EducationPrimary

Explore, Innovate, Invent – three stages to better writing!

When you sit down to write something on word, what are your first thoughts when you see a white, blank document? How about as a child in school when you were asked to write a story, letter or poem with only your thoughts to help you?

It is unfair to expect good quality writing from children when they’ve had no preparation or support in the ‘planning stage’. It would be like asking someone to drive somewhere without following a map or even know where the end point is.

We write for many different reasons, and in order for our writing to be of high quality, we must know what it should look like by the end.

Through first exploring a variety of different texts and writing pieces similar to what the children are learning in English, they can become familiar with this ‘end point’ in the project. Children can learn how the language is used within a specific piece of writing depending on the context; for example, language and tone used in Newspapers and entirely different to Stories. Children can also learn to see how we adapt our vocabulary and grammar depending on the audience we are writing for, whether it is a friend or stranger, the age of our audience, or whether we are writing for a specific reader or a general audience.

Once we have explored, children need to move onto innovating text pieces. By taking away the pressures of starting from a blank canvas, children can further learn what is needed in a text, through up levelling written pieces with specific vocabulary or improving sentence structures. While innovating, children continually absorb language, grammar structure and ideas that will help them for when they write their own pieces.

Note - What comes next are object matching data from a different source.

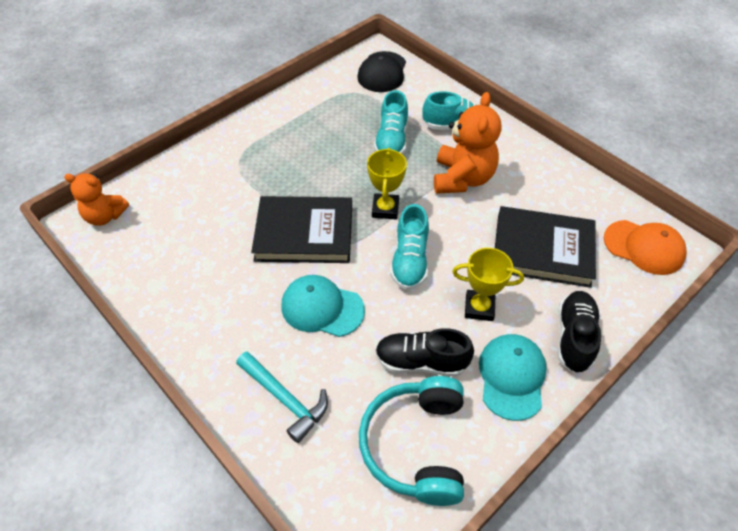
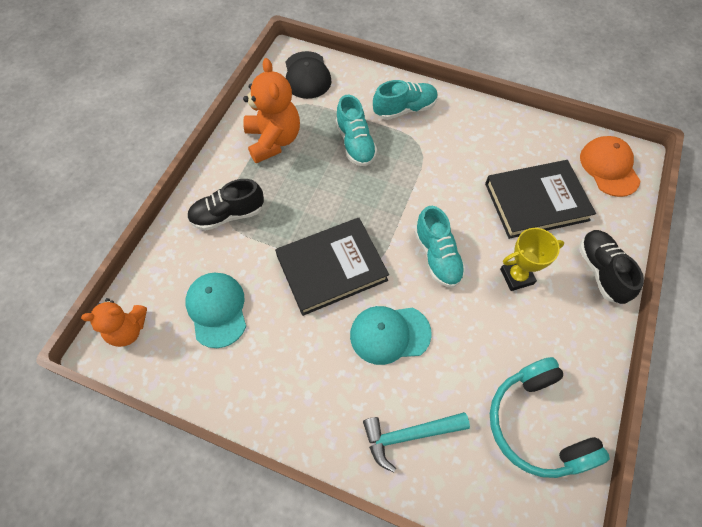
camera: 25 degrees left, 10 degrees up
turquoise hammer [236,352,328,443] -> turquoise hammer turned 150 degrees clockwise [363,412,470,473]
yellow trophy [367,148,407,219] -> none
black shoe [375,328,474,377] -> black shoe moved to [187,179,264,231]
orange teddy bear [434,92,501,194] -> orange teddy bear moved to [243,58,300,163]
turquoise cap [479,334,547,421] -> turquoise cap moved to [185,273,246,348]
orange cap [604,220,687,275] -> orange cap turned 105 degrees counterclockwise [580,136,640,197]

We now come to the final stage of writing – the inventing stage. Children are ready to write their own texts, whether newspapers, stories or letters. While completing a variety of tasks in the early stages, children have absorbed huge amounts of content and language that will provide inspiration for their own writing. With this early support, children will feel more confident and have a sense of independence compared to a teacher asking them to write something from scratch.